All about mongoose, in Tamil

FOR MANY of us, the word ``mongoose'' will bring to memory the street corner trickster who produces a cobra, the mongoose, but never allows the reptile to fight the carnivore.

But in the wild, there are at least six to seven species of mongooses.

Well, here is an opportunity for the Tamil readers to learn more about these small carnivores including some of the rare species, endemic to Western Ghats. A group of research scholars has come out with a publication, that explains the mongoose varieties found in south Indian forests.

Thirteen species of small carnivores belonging to three families in the order Carnivora have been selected.
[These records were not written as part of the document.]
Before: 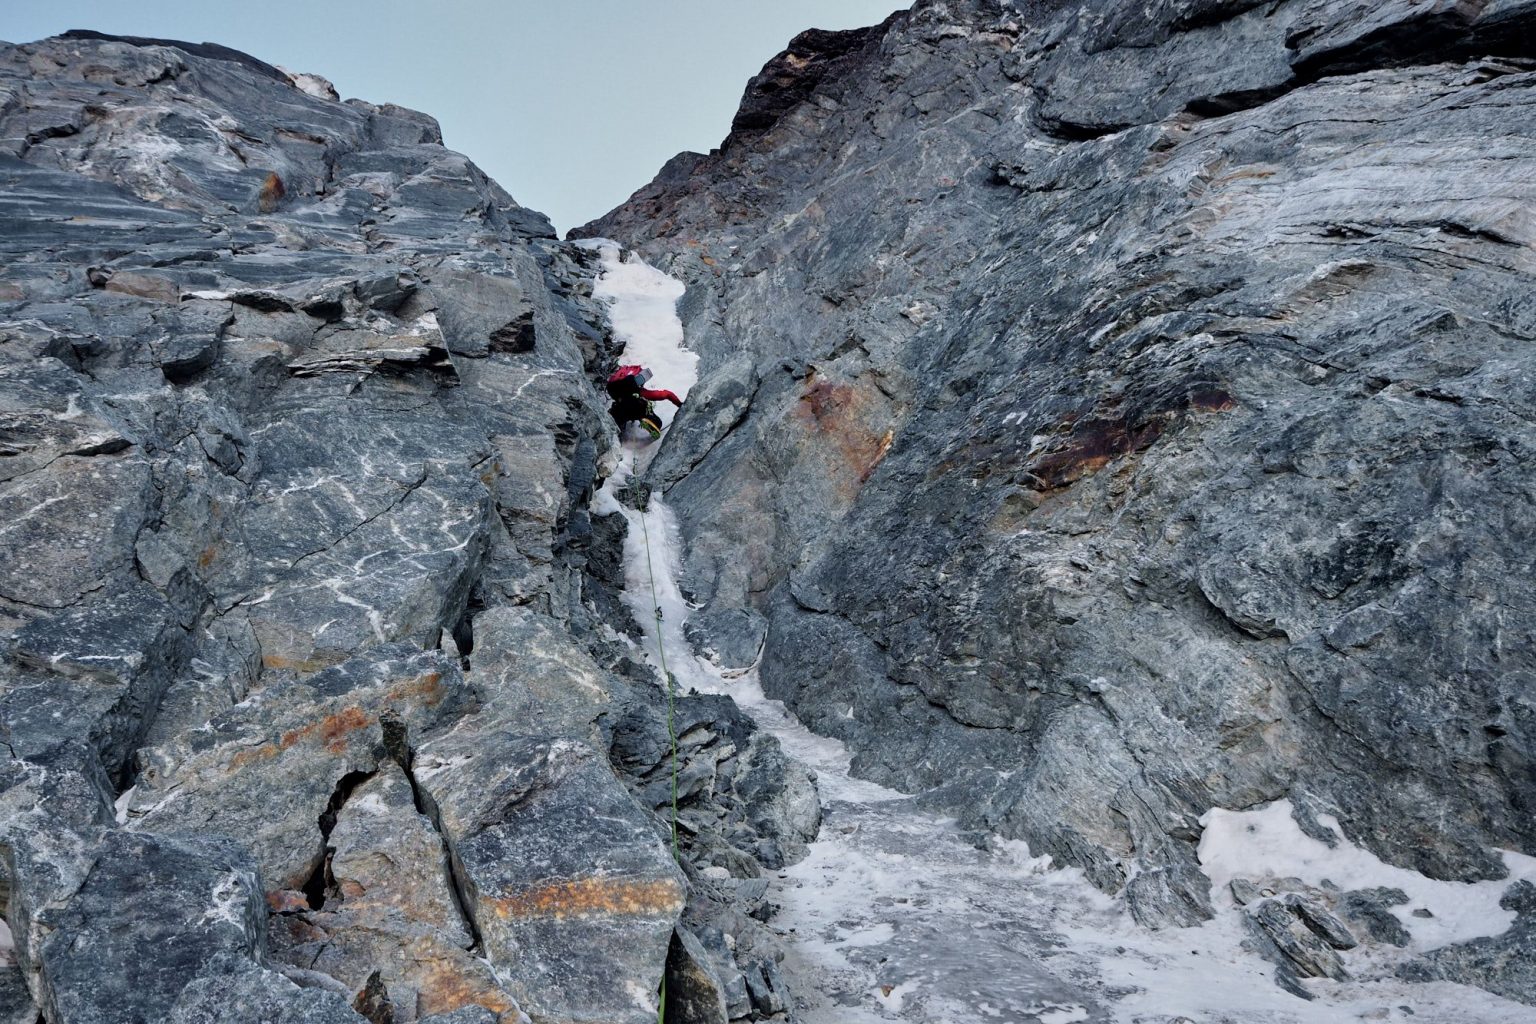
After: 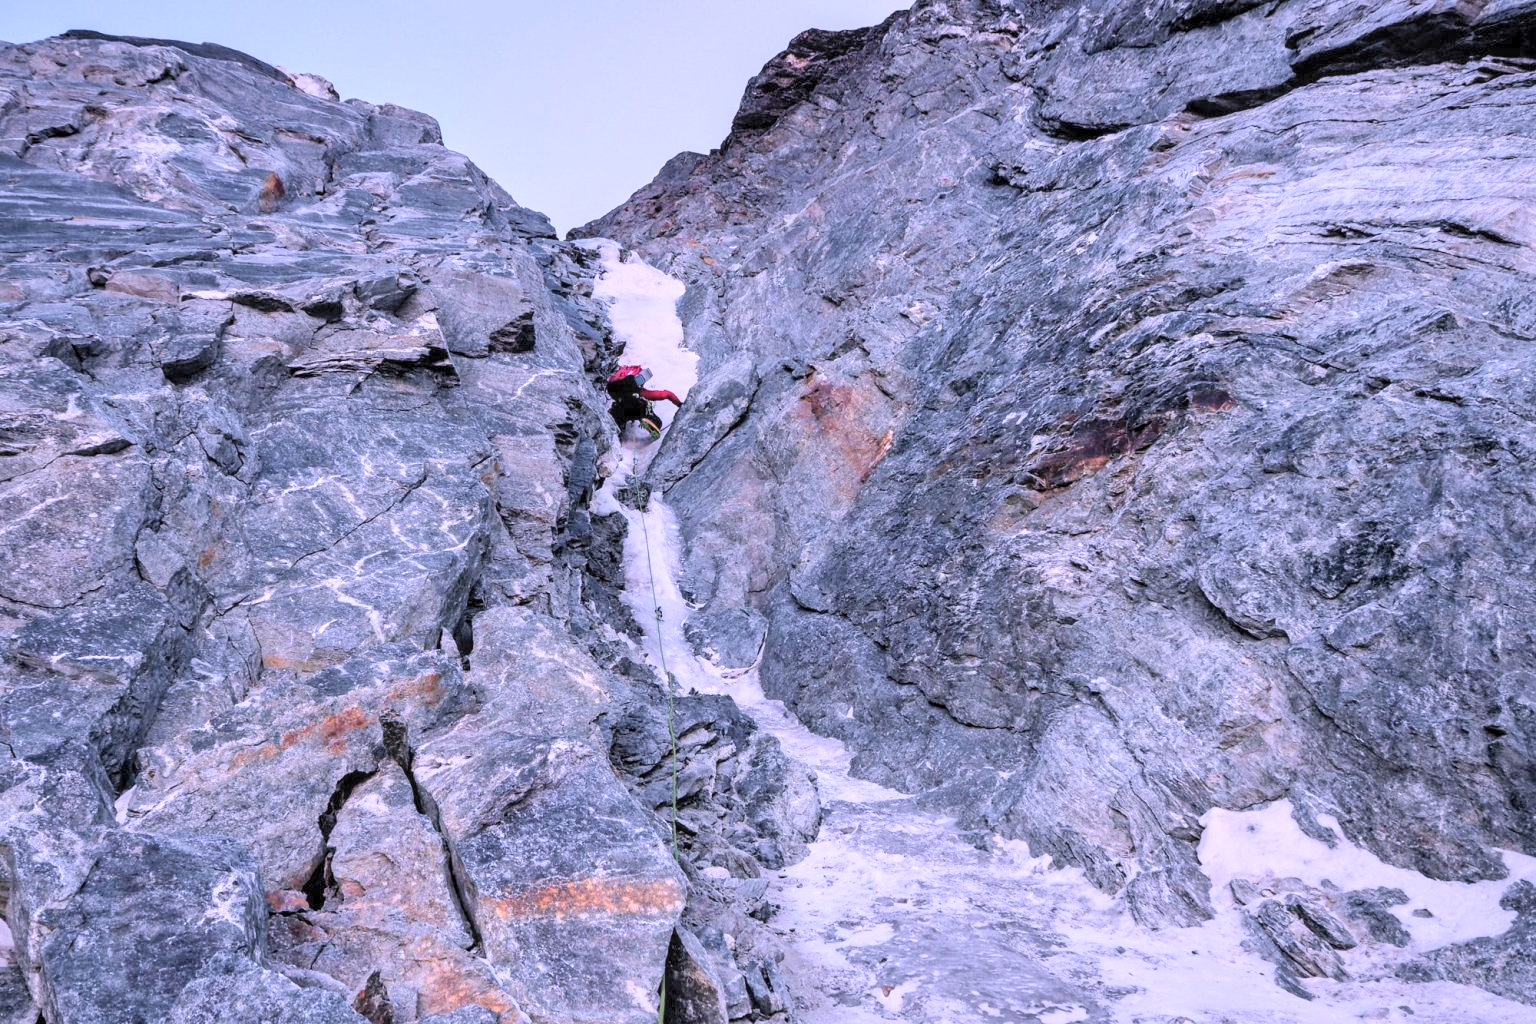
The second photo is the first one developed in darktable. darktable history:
local contrast: on, module defaults
contrast brightness saturation: contrast 0.099, brightness 0.317, saturation 0.136
color correction: highlights a* 15.24, highlights b* -24.76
Information on their distribution, ecology, behaviour and conservation status of these animals have been explained in the publication, which runs to 20 pages.

Small carnivores are important players in the dynamic forest, assuming distinct roles - as predators and prey. They are also vital dispersers of plant seeds, which helps in regeneration of forests.

These tenacious animals have survived a multitude of challenges such as loss of habitat, poaching and persecution, the most dreadful among them. Collective efforts are the need of the hour to quell these challenges, which push the animals to the brink of extinction, say the researchers.

Along with the book, a poster has been brought out, that explains about eight species of mongoose in the Western Ghats including the common palm civet, Nilgiri marten, stripe- necked mongoose, brown or Jerdon's palm civet, small Indian civet, brown mongoose, common grey mongoose and ruddy mongoose.

The forests of south India are home to nearly 17 species of small carnivores. Malabar civet, a highly endangered species, the jungle, rusty-spotted, fishing and leopard cats, three varieties of otters and the Ratel are the other animals found in the Western Ghats.

Ms. Divya Mudappa of Wildlife Institute of India and Mr. P. Jeganathan of Bombay Natural History Society, have authored the book. Though several scientific papers have been published in journals, there has not been much effort to cover the subject in Tamil, as comprehensively as the present work.

Like other animals, several myths surround these small carnivores also. For example, bodies of these animals are believed to have aphrodisiac qualities for which they are hunted in large number. Compared to other forest areas in the country, the Western Ghats are a safe haven for these small animals, as many are not aware of their presence in the region, according to the researchers.

It is common to see these animals dying in sanctuaries due to movement of vehicles. There is no clear information about the kind of disturbance these animals face from human beings. Common palm civet and the mongoose can acclimatise themselves well to the changing habitat conditions, but Malabar civet, brown or Jerdon's palm civet and Nilgiri marten live in places which is conducive to them.

``Conservation could be achieved successfully with the co-operation from people and only for this purpose, the book has been published in Tamil'', the authors say.

The publication is the outcome of a collective endeavour of the Wildlife Institute of India and Wildlife Conservation Society.